Dr. Ibe Kachikwu’s tenure as Minister of State for Petroleum Resources from 2016 to 2019, under the administration of the late President Muhammadu Buhari, was marked by a significant challenge: the persistent fuel queues that crippled economic activities across Nigeria. Kachikwu, who previously served as the Group Managing Director of the Nigerian National Petroleum Company (NNPC) in 2015, recounted the immense pressure he faced in tackling this crisis. He described sleepless nights spent visiting fuel stations, attempting to alleviate the situation and ensure smooth traffic flow. Despite these efforts, the subsidised petrol imported into the country was continually smuggled across borders, perpetuating the scarcity. Kachikwu’s investigations revealed the extent of the smuggling operations, highlighting the inadequacy of political and security resources to effectively police Nigeria’s porous borders. This fueled his conviction that the existing subsidy regime was unsustainable.

Recognizing the root of the problem, Kachikwu repeatedly approached President Buhari, advocating for a review of pump prices to mitigate the financial losses incurred through smuggling and subsidy payments.

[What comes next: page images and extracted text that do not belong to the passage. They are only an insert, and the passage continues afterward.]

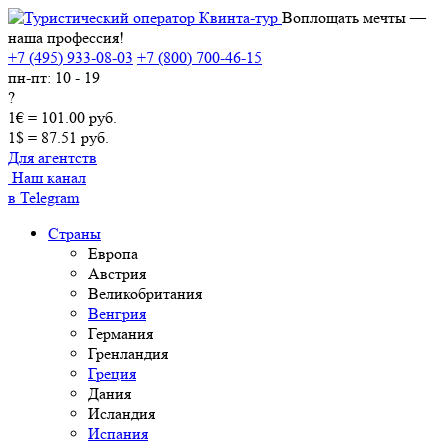
Воплощать мечты —
наша профессия!
+7 (495) 933-08-03
+7 (800) 700-46-15
пн-пт: 10 - 19
?
1€ = 101.00 руб.
1$ = 87.51 руб.
Для агентств
Наш канал
в Telegram
Страны
Европа
Австрия
Великобритания
Венгрия
Германия
Гренландия
Греция
Дания
Исландия
Испания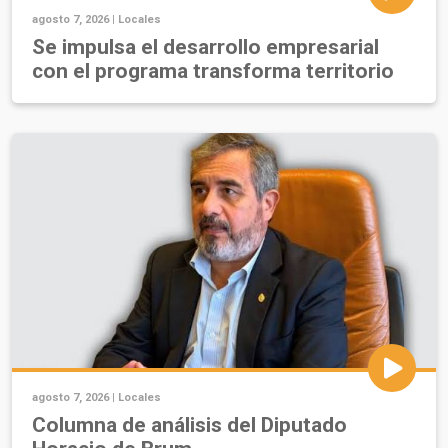
agosto 7, 2026 |
Locales
Se impulsa el desarrollo empresarial
con el programa transforma territorio
agosto 7, 2026 |
Locales
Columna de análisis del Diputado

However, Buhari, known for his populist stance, resisted any price adjustments, fearing the potential backlash from the public. Caught between a rock and a hard place, Kachikwu was tasked with finding a solution without altering the subsidized price. Finally, Buhari relented, giving Kachikwu the green light to implement his proposed solution, but with a caveat: if the plan backfired, Kachikwu would bear the consequences, including potential dismissal. This high-stakes scenario underscored the political sensitivity of the fuel subsidy issue and the immense pressure placed on Kachikwu to find a workable solution.

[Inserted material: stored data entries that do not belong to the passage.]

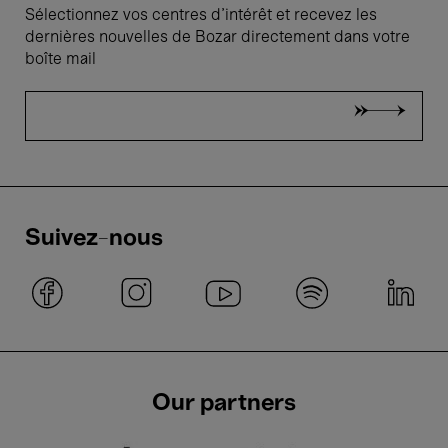
Sélectionnez vos centres d'intérêt et recevez les
dernières nouvelles de Bozar directement dans votre
boîte mail
Suivez-nous
Our partners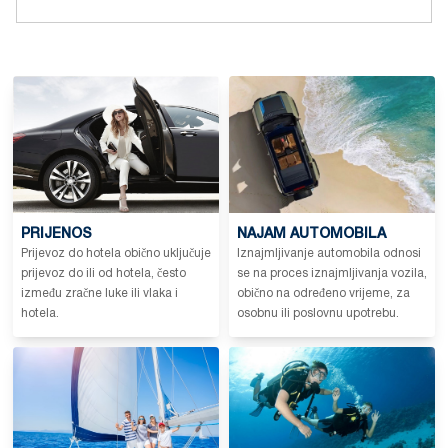
PRIJENOS
NAJAM AUTOMOBILA
Prijevoz do hotela obično uključuje
Iznajmljivanje automobila odnosi
prijevoz do ili od hotela, često
se na proces iznajmljivanja vozila,
između zračne luke ili vlaka i
obično na određeno vrijeme, za
hotela.
osobnu ili poslovnu upotrebu.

Emboldened by the President’s conditional approval, albeit with the threat of dismissal looming, Kachikwu introduced a policy he termed “price modulation.” This innovative approach linked petrol prices to international market realities, effectively allowing for subtle adjustments that reflected global fluctuations. The implementation of price modulation proved remarkably successful. Not only did it effectively eliminate the subsidy, but it also miraculously eradicated the persistent fuel queues that had plagued the nation within a mere 48 hours. This rapid and dramatic turnaround highlighted the efficacy of Kachikwu’s strategy and provided much-needed respite for the Nigerian economy. It also allowed Kachikwu, as he humorously noted, to finally get some much-needed sleep.

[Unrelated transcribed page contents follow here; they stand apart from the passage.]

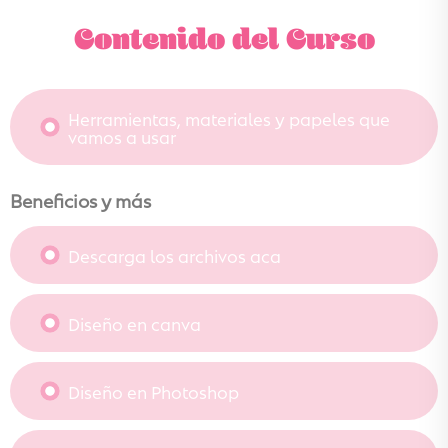
Contenido del Curso
Herramientas, materiales y papeles que
vamos a usar
Beneficios y más
Descarga los archivos aca
Diseño en canva
Diseño en Photoshop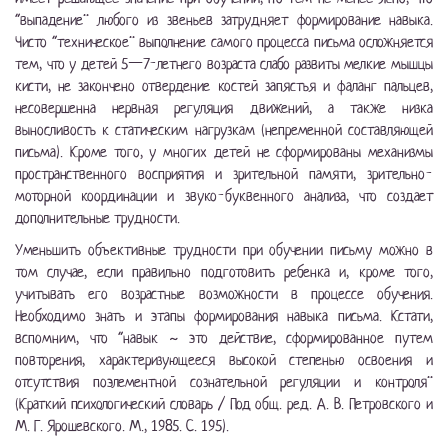
“выпадение” любого из звеньев затрудняет формирование навыка.
Чисто “техническое” выполнение самого процесса письма осложняется
тем, что у детей 5—7-летнего возраста слабо развиты мелкие мышцы
кисти, не закончено отвердение костей запястья и фаланг пальцев,
несовершенна нервная регуляция движений, а также низка
выносливость к статическим нагрузкам (непременной составляющей
письма). Кроме того, у многих детей не сформированы механизмы
пространственного восприятия и зрительной памяти, зрительно-
моторной координации и звуко-буквенного анализа, что создает
дополнительные трудности.
Уменьшить объективные трудности при обучении письму можно в
том случае, если правильно подготовить ребенка и, кроме того,
учитывать его возрастные возможности в процессе обучения.
Необходимо знать и этапы формирования навыка письма. Кстати,
вспомним, что “навык ~ это действие, сформированное путем
повторения, характеризующееся высокой степенью освоения и
отсутствия поэлементной сознательной регуляции и контроля”
(Краткий психологический словарь / Под общ. ред. А. В. Петровского и
М. Г. Ярошевского. М., 1985. С. 195).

Kachikwu further solidified his commitment to fiscal responsibility by refusing to pay billions of naira in outstanding subsidy arrears he inherited upon assuming office. He argued that the majority of these claims lacked verifiable documentation and transparency, raising concerns about potential fraud and mismanagement. This decisive action demonstrated his resolve to prioritize accountability and ensure that public funds were utilized judiciously. By challenging the established practice of unquestioningly settling subsidy claims, Kachikwu set a precedent for greater scrutiny and transparency in the management of Nigeria’s oil resources.

The removal of fuel subsidies by President Bola Tinubu’s administration, years later, served as a vindication of Kachikwu’s earlier efforts. Kachikwu maintained that this move, though inevitable, should have been accompanied by a comprehensive plan addressing key sectors impacted by the change. This plan, he argued, should encompass strategies for revitalizing refineries, upgrading infrastructure, supporting transporters, and ensuring the well-being of oil-producing communities. These considerations reflect Kachikwu’s holistic approach to policy-making, emphasizing the importance of mitigating the potential negative consequences of major economic reforms on vulnerable sectors.

In reflecting on his time as Minister of State for Petroleum Resources, Kachikwu’s narrative underscores the complex interplay of political pressures, economic realities, and the need for innovative solutions in addressing Nigeria’s energy challenges. His experience with the fuel subsidy conundrum highlights the inherent difficulties in balancing populist policies with the need for fiscal responsibility and sustainable economic practices. Kachikwu’s bold decision to implement price modulation, despite the risk to his own position, ultimately proved to be a game-changer, providing a temporary reprieve from the crippling fuel scarcity and laying the groundwork for future reforms. His emphasis on transparency and accountability in subsidy management, coupled with his advocacy for a comprehensive approach to subsidy removal, offers valuable lessons for policymakers grappling with similar challenges in Nigeria and beyond.